As noted above, in the facts and circumstances of the present case and for want of any objection or any such complaint on record, we see that the confessional statement recorded of the appellant was voluntary and the portion of inculpatory statement can be relied upon as corroborated by other material evidence and circumstances, to convict the appellant.
22. According to the appellant's Counsel, the motive was also missing in this matter to kill the deceased, as appellant had nothing to do with recovery or advance of the loan. The appellant had no relations with the wife of the deceased. However, as per his own confessional statement, there is a link of accused No.2 with the appellant. P.W.5 also corroborates that the appellant was unemployed and was temporarily working with the master of P.W.5. The promise of employment was given by accused No.2 to the appellant. The appellant, was unemployed, accused No.2 induced him to commit the crime. These connecting circumstances, also connect the appellant with the crime. There is no counter appeal by the State against the order of acquittal of the accused No.2. The appellant had involved accused No.2 in his confessional statement to the extent of beating and kicking before removing of the clothes of the deceased. The appellant expressed ignorance what happened thereafter, P.W.2 and P.W.3 however, connect the appellant to the extent that the person who was beating, kicking removed the clothes of the deceased, hit by the stones. In view of this, we are of the view, that there is a sufficient material to connect the appellant with the crime. Therefore, in the facts and circumstances of the case, it cannot be said that for want of proved motive, the appellant is entitled for the acquittal.

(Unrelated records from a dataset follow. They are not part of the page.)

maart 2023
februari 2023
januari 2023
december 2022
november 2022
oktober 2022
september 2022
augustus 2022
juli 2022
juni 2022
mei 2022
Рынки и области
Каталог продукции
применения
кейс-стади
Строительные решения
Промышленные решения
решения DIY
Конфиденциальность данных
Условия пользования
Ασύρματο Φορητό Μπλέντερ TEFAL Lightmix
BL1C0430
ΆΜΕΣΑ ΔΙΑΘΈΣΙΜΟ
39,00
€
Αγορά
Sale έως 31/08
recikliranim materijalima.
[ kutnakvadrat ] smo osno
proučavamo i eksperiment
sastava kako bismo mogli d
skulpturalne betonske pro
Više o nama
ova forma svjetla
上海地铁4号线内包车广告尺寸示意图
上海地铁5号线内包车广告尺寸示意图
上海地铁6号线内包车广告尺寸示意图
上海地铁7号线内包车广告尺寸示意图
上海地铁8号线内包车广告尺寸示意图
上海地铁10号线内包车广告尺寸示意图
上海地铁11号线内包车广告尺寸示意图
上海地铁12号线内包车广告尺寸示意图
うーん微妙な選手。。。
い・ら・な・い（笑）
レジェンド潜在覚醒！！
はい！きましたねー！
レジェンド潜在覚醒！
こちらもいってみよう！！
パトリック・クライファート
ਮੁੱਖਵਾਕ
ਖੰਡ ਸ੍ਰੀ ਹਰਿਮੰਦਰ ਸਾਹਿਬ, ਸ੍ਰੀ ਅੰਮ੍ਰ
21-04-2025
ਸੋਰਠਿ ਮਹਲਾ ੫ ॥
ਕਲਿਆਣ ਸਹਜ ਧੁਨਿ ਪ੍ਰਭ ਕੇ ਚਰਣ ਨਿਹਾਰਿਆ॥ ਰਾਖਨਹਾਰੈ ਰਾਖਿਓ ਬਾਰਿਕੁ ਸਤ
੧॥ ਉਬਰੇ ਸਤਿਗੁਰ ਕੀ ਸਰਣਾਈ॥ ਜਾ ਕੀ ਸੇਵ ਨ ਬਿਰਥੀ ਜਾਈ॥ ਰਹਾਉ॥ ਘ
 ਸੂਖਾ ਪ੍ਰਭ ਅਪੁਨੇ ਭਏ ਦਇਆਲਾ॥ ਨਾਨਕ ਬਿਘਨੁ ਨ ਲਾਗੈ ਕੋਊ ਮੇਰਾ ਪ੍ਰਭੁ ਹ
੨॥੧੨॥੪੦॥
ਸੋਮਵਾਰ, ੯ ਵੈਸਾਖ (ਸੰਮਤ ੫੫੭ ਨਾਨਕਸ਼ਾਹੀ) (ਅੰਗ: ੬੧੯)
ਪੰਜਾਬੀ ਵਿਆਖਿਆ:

23. The learned advocate for the appellant, alternatively prayed for lenient view, as there was no criminal record of the appellant and in the facts and circumstances of the case, as appellant was unemployed, accused No.2 induced him to commit such offence.
Therefore, the benefit of doubt should also be extended to the appellant, as accused No.2 was already acquitted. After going through the material, as well as, contentions as raised, we find no case made out for acquittal. Since appellant is found guilty of offence of murder there is no question of awarding lesser punishment than inflicted by the learned Sessions Judge.
24. For the reason recorded above, we are of the view, that in the facts and circumstances of the case and the material placed on the record, and in view of the reasoning given by the learned Sessions Judge, the prosecution has proved beyond reasonable doubt that the appellant has committed the murder of the deceased. The Judgment and order dated 4/7/1995, in Sessions Case No.424/1992, passed by the Additional Sessions Judge, Pune, is confirmed and maintained. The appellant shall surrender to his bail bond forthwith. The appeal is dismissed.